To lead the people effectively, Moses needed to know the very mind of God. He didn’t want God simply to send down orders; he wanted to know the thinking behind God’s plans—his ways with his people. To that end, Moses wanted to remain in constant communication with God. This was essential to his spiritual leadership.
Moses understood that true leadership on his part was first and foremost followership. If God did not lead with his own presence, Moses saw that it was better not to proceed at all. In response to Moses’s request, God not only sent a representative ahead of his people (23:20-21; 33:2) but also remained present among his people (33:15-17). He revealed himself to Moses as the God who goes before us.

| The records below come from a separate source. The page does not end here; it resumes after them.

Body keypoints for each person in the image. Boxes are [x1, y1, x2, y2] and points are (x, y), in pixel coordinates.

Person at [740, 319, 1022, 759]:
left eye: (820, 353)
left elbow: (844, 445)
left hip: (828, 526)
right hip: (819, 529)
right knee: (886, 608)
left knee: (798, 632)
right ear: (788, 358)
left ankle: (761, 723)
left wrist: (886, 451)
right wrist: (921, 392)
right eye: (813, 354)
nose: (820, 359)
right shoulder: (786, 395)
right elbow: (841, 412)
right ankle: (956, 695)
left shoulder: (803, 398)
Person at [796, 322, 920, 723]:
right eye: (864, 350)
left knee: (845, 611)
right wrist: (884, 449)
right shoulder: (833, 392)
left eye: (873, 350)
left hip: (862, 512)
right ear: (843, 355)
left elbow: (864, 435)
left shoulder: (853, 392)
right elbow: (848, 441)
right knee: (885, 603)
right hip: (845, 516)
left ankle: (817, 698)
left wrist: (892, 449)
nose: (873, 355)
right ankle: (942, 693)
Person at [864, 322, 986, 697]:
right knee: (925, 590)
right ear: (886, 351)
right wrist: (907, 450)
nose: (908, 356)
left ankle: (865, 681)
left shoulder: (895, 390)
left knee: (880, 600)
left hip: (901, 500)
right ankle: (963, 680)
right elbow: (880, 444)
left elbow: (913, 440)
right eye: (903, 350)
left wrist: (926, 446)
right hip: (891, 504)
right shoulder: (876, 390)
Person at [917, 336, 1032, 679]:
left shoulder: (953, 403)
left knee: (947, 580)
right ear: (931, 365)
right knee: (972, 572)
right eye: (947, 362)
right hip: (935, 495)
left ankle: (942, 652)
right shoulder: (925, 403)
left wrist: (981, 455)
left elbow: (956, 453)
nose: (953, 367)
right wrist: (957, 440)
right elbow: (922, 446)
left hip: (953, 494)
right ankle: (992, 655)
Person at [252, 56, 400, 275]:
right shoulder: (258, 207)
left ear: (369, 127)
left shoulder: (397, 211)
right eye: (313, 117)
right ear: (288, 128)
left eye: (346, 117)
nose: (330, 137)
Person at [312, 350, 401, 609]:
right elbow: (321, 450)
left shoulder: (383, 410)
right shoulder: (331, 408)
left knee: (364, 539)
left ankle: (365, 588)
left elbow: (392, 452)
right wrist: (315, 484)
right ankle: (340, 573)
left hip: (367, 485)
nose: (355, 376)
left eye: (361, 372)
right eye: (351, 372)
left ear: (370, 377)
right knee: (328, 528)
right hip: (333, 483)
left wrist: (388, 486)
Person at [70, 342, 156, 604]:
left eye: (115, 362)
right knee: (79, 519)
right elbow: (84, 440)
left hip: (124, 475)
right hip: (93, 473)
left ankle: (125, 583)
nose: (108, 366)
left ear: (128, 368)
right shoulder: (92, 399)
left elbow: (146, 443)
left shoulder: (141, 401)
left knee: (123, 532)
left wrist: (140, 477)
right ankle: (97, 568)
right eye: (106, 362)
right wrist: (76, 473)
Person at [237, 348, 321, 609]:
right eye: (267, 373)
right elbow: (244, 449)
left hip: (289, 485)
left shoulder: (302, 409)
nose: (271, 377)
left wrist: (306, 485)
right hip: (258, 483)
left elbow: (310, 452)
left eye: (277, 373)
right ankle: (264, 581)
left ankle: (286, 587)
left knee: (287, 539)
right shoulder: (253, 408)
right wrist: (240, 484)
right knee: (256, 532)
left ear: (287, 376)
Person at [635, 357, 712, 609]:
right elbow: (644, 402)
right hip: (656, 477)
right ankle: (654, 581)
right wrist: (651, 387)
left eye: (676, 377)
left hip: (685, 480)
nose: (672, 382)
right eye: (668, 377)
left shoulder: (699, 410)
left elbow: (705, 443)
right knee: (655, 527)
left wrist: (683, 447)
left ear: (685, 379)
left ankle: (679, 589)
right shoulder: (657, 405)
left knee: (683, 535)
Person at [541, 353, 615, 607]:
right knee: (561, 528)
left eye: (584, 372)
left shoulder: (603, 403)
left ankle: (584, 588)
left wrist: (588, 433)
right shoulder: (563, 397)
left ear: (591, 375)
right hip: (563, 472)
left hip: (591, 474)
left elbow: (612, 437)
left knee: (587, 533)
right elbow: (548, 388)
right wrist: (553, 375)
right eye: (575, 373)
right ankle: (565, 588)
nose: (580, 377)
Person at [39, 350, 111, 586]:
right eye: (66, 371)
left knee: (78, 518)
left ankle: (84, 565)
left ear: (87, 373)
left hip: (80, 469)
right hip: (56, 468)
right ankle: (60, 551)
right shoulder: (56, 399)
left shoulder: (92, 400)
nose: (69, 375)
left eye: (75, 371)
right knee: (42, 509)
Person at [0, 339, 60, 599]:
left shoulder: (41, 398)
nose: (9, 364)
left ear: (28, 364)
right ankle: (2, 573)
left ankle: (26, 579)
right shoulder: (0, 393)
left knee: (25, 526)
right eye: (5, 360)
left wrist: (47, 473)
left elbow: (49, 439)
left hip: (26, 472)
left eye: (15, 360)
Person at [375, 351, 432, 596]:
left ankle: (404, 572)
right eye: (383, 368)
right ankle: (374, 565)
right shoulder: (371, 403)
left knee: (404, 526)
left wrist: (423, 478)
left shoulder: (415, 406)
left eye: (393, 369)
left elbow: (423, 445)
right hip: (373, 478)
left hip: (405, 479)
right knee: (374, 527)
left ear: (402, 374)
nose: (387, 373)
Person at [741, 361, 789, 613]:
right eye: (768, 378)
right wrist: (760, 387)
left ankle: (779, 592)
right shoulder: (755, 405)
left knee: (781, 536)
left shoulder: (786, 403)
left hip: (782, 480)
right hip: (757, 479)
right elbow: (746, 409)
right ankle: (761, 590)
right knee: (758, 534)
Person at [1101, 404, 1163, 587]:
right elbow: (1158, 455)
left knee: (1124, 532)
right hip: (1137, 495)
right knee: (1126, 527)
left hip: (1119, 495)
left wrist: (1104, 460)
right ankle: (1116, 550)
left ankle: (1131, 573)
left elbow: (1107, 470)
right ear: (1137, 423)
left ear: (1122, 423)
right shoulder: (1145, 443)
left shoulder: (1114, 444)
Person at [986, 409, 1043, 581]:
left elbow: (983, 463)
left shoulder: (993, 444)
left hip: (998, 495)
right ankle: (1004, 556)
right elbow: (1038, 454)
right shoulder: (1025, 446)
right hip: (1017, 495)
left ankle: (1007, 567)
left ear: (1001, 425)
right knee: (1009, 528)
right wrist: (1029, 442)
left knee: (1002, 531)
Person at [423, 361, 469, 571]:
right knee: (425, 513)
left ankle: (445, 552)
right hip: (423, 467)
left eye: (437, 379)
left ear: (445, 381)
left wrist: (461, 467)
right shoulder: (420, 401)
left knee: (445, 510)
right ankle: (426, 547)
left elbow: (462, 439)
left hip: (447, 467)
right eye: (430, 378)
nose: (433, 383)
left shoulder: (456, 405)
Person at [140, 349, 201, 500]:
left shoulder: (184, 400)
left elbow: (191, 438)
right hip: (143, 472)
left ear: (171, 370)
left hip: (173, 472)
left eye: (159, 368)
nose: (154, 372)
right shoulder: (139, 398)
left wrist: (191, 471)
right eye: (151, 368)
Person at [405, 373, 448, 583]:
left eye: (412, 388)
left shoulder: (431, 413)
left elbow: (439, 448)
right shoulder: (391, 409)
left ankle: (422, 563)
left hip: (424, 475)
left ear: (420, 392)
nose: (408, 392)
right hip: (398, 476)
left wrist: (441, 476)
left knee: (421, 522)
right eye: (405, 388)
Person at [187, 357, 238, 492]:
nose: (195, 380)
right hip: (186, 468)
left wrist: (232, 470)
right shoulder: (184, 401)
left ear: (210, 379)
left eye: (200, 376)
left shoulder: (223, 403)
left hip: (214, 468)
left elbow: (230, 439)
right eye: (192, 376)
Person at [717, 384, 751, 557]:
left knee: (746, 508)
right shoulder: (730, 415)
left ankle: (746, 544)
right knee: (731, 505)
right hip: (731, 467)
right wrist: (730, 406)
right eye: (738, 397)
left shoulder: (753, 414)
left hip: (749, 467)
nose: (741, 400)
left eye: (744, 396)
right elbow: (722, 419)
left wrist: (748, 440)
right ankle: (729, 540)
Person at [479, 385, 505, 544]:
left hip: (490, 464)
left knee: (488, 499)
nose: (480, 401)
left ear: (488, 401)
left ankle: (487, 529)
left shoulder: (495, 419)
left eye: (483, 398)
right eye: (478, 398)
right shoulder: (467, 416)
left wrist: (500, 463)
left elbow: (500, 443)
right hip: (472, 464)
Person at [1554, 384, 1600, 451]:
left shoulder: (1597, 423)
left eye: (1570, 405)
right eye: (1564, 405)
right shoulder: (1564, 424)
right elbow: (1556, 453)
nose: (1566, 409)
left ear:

Today, God has revealed his presence once and for all in Jesus Christ, and he has promised to be with us “always, to the end of the age” through our union with Christ and through the presence of his Spirit (Matthew 28:20). Because God is present in us and among us, we are never left alone, to lead in our own power; we lead the people of God by the power of the Spirit of God. If we are not dependent on God’s presence within us through his Holy Spirit in every part of our leadership—not only in the ends but also in the means, methods, and motivations—our leadership is a failure, regardless of the external results.
Think About Leadership:
Are there areas of your life and leadership in which you act as if God’s plan depends on your competence? Meditate on God’s message to Moses. Ask God to reveal and to remove any pride that presumes his plan depends on you.